While the rapidly-changing social climate surrounding the spread of the COVID-19 coronavirus has piqued uncertainty among travelers, who are wondering whether they ought to cancel their spring and summer vacation trips, there are still plenty of places where Americans tourists can venture confidently.

Among them is the much-loved domestic tourism destination of Hawaii.

The latest news from the Hawaii Tourism Authority, dated March 11, 2020, states that there are only two presumptive positive cases of COVID-19 in Hawaii, both of which involved prior out-of-state travel.

The first was presented on March 6 and had been a passenger aboard the Grand Princess cruise from February 11-21 to Mexico. The individual is being isolated at home in Honolulu and monitored daily by the Hawaii State Department of Health (HDOH).

The second case, presented on March 8, is an elderly patient who had visited Washington State and remains in isolation care in an Oahu hospital.

The HDOH is coordinating with federal officials to identify and contact anyone who may have had close contact with the individual while in transit.
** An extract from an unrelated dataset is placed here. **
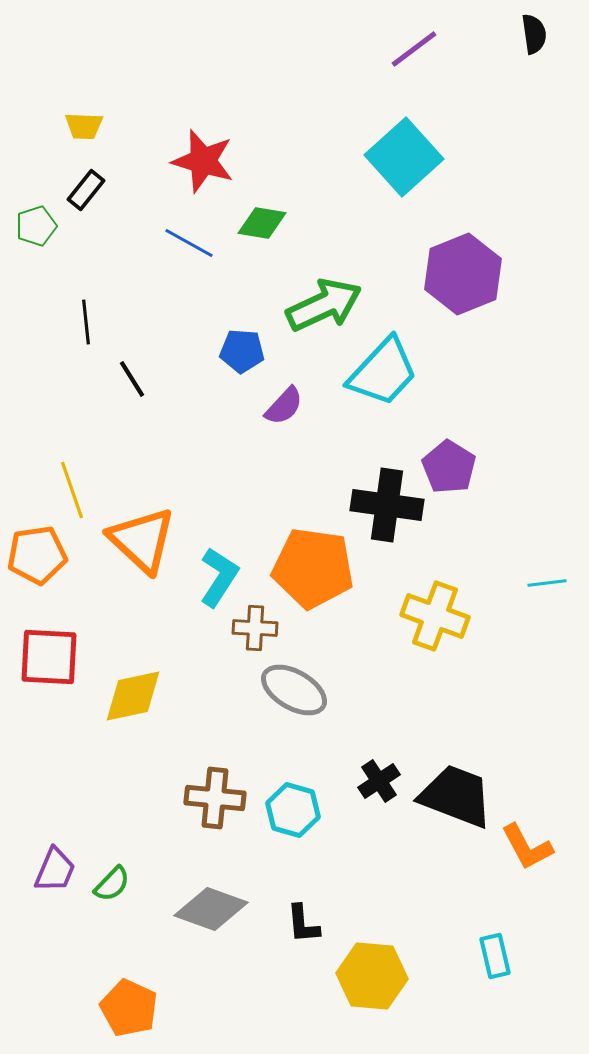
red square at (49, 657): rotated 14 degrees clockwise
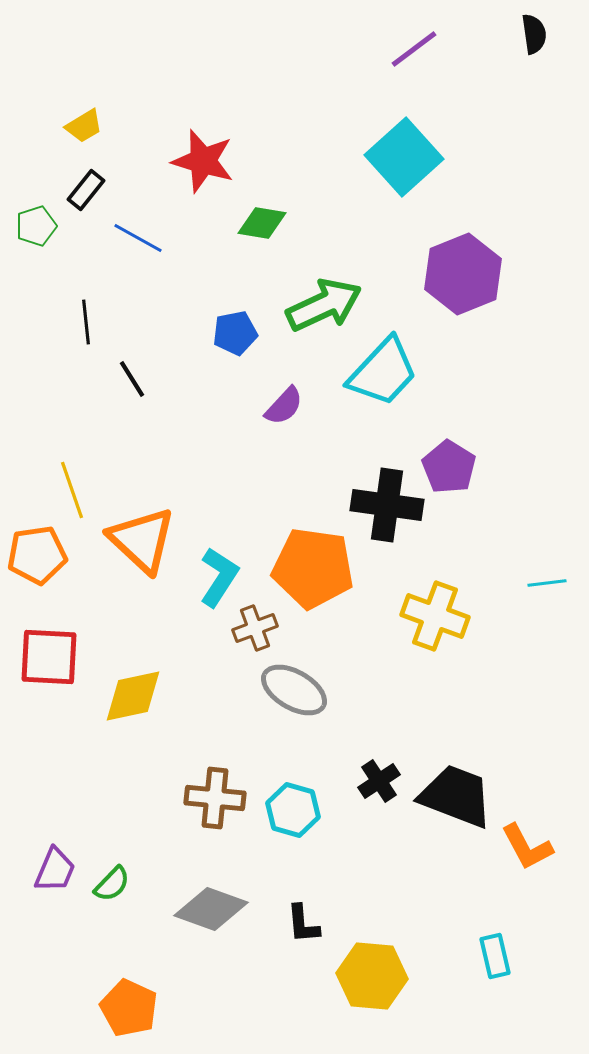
yellow trapezoid at (84, 126): rotated 33 degrees counterclockwise
blue line at (189, 243): moved 51 px left, 5 px up
blue pentagon at (242, 351): moved 7 px left, 18 px up; rotated 15 degrees counterclockwise
brown cross at (255, 628): rotated 24 degrees counterclockwise
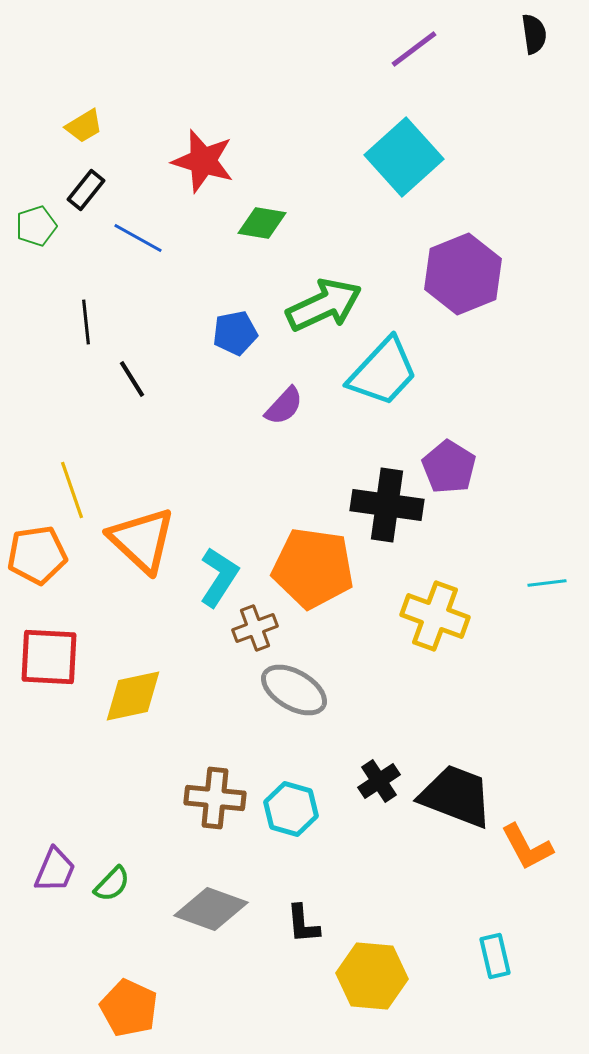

In both instances, there has been no evidence of community spread of the disease.

The Hawaii Tourism Authority is working closely with HDOH, state and county government officials, and Centers for Disease Control and Prevention (CDC) to monitor the situation.

Cognizant of the islands’ long-held status as a major destination for mainland U.S. tourists and anticipating an influx of travelers headed for Hawaii as an alternative to their previously-planned vacation spots, the state is preparing itself and taking firm preventive action to address COVID-19.

On March 5, Governor David Ige issued an emergency proclamation authorizing the expenditure of state funds, enabling Hawaii to, “work quickly and efficiently to prevent, contain and mitigate the spread of the novel coronavirus or COVID-19, and to provide disaster relief if necessary.”

Also hoping to get ahead of the problem, the HDOH announced on March 10 that it has also launched a system of surveillance screenings for early detection of any new cases of COVID-19 that may arise, aimed at identifying the source of the infection and preventing it from spreading to the community.

Modeled on the existing framework of the Flu Surveillance Program, The State Laboratories Division will randomly select 200 flu-negative samples for testing each week, to be provided by participating local healthcare providers.

Enhanced passenger screenings are also being conducted at Daniel K. Inouye International Airport (HNL) by federal authorities (U.S. Customs and Border Protections and the CDC’s Division of Global Migration and Quarantine) to identify individuals coming from affected countries who could require quarantine or public health supervision.

Equipped with a CDC Quarantine Station, HNL is one of eleven airports in the country that can accept U.S. citizens, legal permanent residents and their immediate families returning from affected international areas.

Everywhere in my office in Hawaii and DC. pic.twitter.com/oNwUcXKbvy

KITV Island News reported that coronavirus-related tensions have done nothing to dull the friendly enthusiasm of the Hawaiian people, with locals even inventing new ways to express the spirit of “Aloha.”

The traditional hug, kiss on the cheek or handshake doesn’t exactly fit with health experts’ advice to practice ‘social distancing,’ so the new etiquette for island greetings ranges from sharing an elbow-bump to what’s being called the “Wuhan shake”—attempting a high-five with your feet—or just offering a shaka sign instead of a handshake.